Sporcizia e bivacchi nel quartiere dei Colli

18 Ottobre 2021

Fontane secche e piene di rifiuti, strade dissestate. I residenti: questa zona della città è trascurata

PESCARA. A secco l’ottocentesca fontana “de li cinque cannill” in Largo Madonna, ai Colli. Nel fondo delle antiche vasche sono spesso depositati piatti e bottiglie, come fossero acquai di casa: resti di bagordi serali nella zona di fronte alla basilica dei Sette Dolori.
Le mura di mattoni della monumentale opera, fatta costruire nel 1882 dal sindaco Leopoldo Muzii, restaurate anni fa, sono avvolte da un velo di ragnatele e attraversate dalle lucertole.
Il coprifuoco scende alle 9 di sera sui giardinetti che guardano alla basilica. E comincia «la notte dei bivacchi, degli schiamazzi e delle risse, ci vorrebbe un vigile di quartiere» dichiara al Centro in viaggio lungo le vie del quartiere («che gridano vendetta» dice un passante) chi da quelle parti abita e lavora. Al risveglio i residenti della zona trovano, accanto alla panchina di cemento scarabocchiata, un tappeto di sporcizia, cartacce, bottiglie stappate e un fetore insopportabile. Ieri mattina una borsetta era depositata ai piedi di un albero, la terra disseminata di grattini delle lotterie. Sporcizia e incuria a due passi dal santuario dei Colli.

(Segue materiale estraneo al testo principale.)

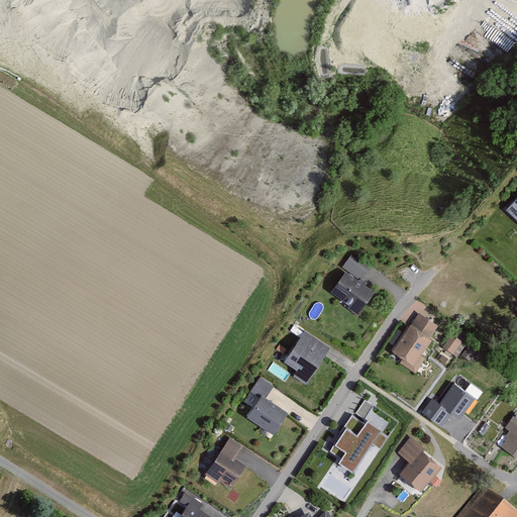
[(516,198),(515,196),(502,209),(516,223),(516,198)]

I bagni, che il quartiere a gran voce aveva richiesto anni fa sotto ai giardinetti, sono murati. Una vecchia sedia sparisce e ricompare accanto alla parete cementata. «Ogni città col santuario ha i bagni, anche a pagamento»rileva Davide Di Silvestre, titolare col fratello Dario, della storica barberia all’angolo di via del Santuario che fu di Leondino Fabiani, «non è concepibile che non ci siano toilette dove c’è turismo e nel rione storico del mercato, che si è spostato su via Di Sotto. Bravi i pensionati del quartiere che ripuliscono i giardinetti», stretti tra le varie attività commerciali del borgo, dal fornaio ai bar, tabacchi e pizzerie.

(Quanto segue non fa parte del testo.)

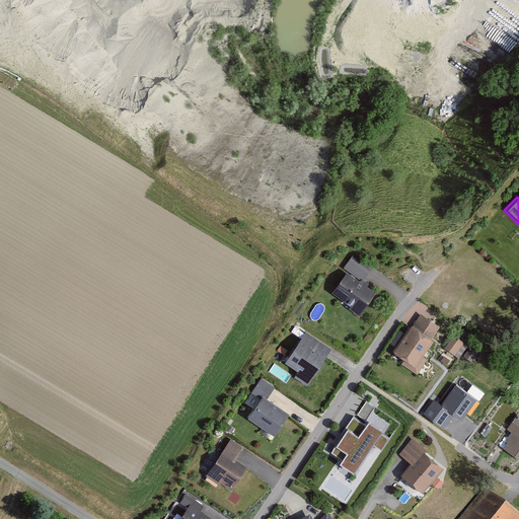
[(368,270),(351,258),(325,297),(357,318),(375,291),(361,282),(368,270)]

Uno strato di fogliame ricopre i 14 scalini che conducono ai giardini di Largo Madonna che «i bambini utilizzano come trampolino di lancio in sella alle bici, dopo aver preso la rincorsa da via Cecamore» riferisce Dante, dipendente comunale in pensione, che riposa sulle panchine e ogni giorno ne vede di cotte e di crude. Gli duole il cuore pure per quella fontana circolare che dal 1958 riceve le acque delle sorgenti del Giardino: «É sempre sporca, uno schifo». Al bar del Santuario, Serrano Capodicasa sollecita il Comune «alla potatura degli alberi e alla pulizia dei tombini intasati dalle foglie secche». Con scopa e paletta si pulisce il marciapiede anche l’edicolante Lina. Walter, un residente, annota: «Troppe buche». In una, di fronte al convento dei frati, quasi ci cade dentro Maria Petrella. Silvano Anelli, titolare della funeraria La Pace, punta l’indice contro le aiuole ormai brulle: «Gli anziani ci inciampano». Lì vicino, Angela Faieta, titolare del bar New York («il ritrovo del ciclista Fabio Taborre») col figlio Gianluca, pensa «a feste di quartiere, verde e fiori per ravvivare il borgo». Marina Giordani, titolare dello studio calcografico Urbino e fondatrice dell’associazione “La città ideale” suggerisce «la pedonalizzazione di Largo Madonna per creare un borgo a misura di bambino, e un parco. I parcheggi? Meglio sotterranei». La realtà è, invece, «dissesto stradale, segnaletica sbiadita e trasporti irregolari. Servirebbe anche una postazione taxi».